ITEM A FAZER 1 =
Diga se cada afirmação abaixo está de acordo com o trecho sobre o plano de governo da chapa Lula-Alckmin. Responda sim ou não e cite exatamente as palavras do trecho que decidem a questão.
(a) Guilherme Mello divide a coordenação do núcleo com Aloizio Mercadante.
(b) Segundo Mello, a proposta para a reforma trabalhista é voltar à antiga CLT.
(c) Nos governos Lula, a relação dívida/PIB caiu.

TRECHO CITADO =
□ □ □

As primeiras diretrizes do plano de governo da chapa Lula-Alckmin preveem o fim do teto de gastos e a revogação da reforma trabalhista, mudanças aprovadas no governo Temer (2016-1018).

Segundo o professor da Unicamp Guilherme Mello, 39, coordenador do Núcleo de Acompanhamento de Políticas Públicas - Economia do PT (que compartilha a função com Aloizio Mercadante), um eventual governo Lula buscará um novo regime fiscal, baseado em experiências internacionais, que priorize o gasto social, dinamize a economia e reduza a relação dívida/PIB —principal indicador de solvência do país.

"Temos 33 milhões de pessoas passando fome. A prioridade é atender essas pessoas com políticas públicas" diz Mello. "Do ponto de vista do economista, isso é gasto. Mas há o impacto multiplicador desse gasto."

Mello defende que o PT foi e voltará a ser responsável fiscalmente. "Se tem alguém que pode falar em responsabilidade fiscal, esse alguém é o Lula."

Sobre a reforma trabalhista, afirma que não se trata de "voltar para a antiga CLT (Consolidação das Leis do Trabalho)" e que nem tudo na área que foi aprovado no governo Temer "não presta".

Guilherme Mello, coordenador do Núcleo de Acompanhamento de Políticas Públicas - Economia, do PT - Jardiel Carvalho/Folhapress


Em seu programa de diretrizes, o PT diz querer "recolocar os pobres e os trabalhadores no Orçamento". Mas afirma que "é preciso revogar o teto de gastos e rever o atual regime fiscal brasileiro". Como fazê-lo mantendo as contas públicas em ordem? Temos que ter claro que, sem crescimento, é muito difícil conseguir algum tipo de trajetória fiscal positiva. O crescimento dinamiza o mercado, gera receita, formaliza uma parte dos trabalhadores. Tudo isso tem impacto fiscal relevante. Além de aumentar o PIB, que é o denominador. E o principal [no controle fiscal] é a relação entre [o tamanho da] dívida [pública] e o PIB.

As políticas distributivas têm um papel na retomada do crescimento. Uma coisa alimenta a outra. Politicas bem desenhadas que aumentem a renda e o emprego terão impacto no crescimento, que vai ajudar, no médio e longo prazos, a conquistar a sustentabilidade.

Nos governos Lula tivemos aumento do investimento público, tanto no social quanto na infraestrutura, e queda na relação dívida/PIB. O crescimento é um tema, mas não o único.

□ □ □

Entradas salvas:
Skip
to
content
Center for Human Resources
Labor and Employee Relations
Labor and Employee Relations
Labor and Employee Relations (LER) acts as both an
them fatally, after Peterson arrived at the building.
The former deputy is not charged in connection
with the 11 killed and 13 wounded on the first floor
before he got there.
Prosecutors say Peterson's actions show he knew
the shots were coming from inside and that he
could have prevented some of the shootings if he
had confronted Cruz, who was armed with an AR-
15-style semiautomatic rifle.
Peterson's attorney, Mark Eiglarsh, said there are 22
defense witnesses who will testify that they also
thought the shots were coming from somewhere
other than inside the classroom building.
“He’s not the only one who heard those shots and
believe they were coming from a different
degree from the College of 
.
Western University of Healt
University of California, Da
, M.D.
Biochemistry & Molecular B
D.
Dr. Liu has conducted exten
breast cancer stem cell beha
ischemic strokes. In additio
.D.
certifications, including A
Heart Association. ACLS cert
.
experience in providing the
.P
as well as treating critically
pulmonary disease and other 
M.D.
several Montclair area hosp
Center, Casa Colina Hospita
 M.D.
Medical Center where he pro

□ □ □

ITEM A FAZER 2 =
Troque "deputy" por "sheriff" nas entradas, da primeira linha até a linha que contém "Prosecutors say Peterson's", incluindo as duas. Reescreva somente essas linhas e não altere mais nada.

RESPOSTA ESCRITA 1 =
(a) Sim: "que compartilha a função com Aloizio Mercadante".
(b) Não: "não se trata de "voltar para a antiga CLT (Consolidação das Leis do Trabalho)"".
(c) Sim: "e queda na relação dívida/PIB".

RESPOSTA ESCRITA 2 =
Skip
to
content
Center for Human Resources
Labor and Employee Relations
Labor and Employee Relations
Labor and Employee Relations (LER) acts as both an
them fatally, after Peterson arrived at the building.
The former sheriff is not charged in connection
with the 11 killed and 13 wounded on the first floor
before he got there.
Prosecutors say Peterson's actions show he knew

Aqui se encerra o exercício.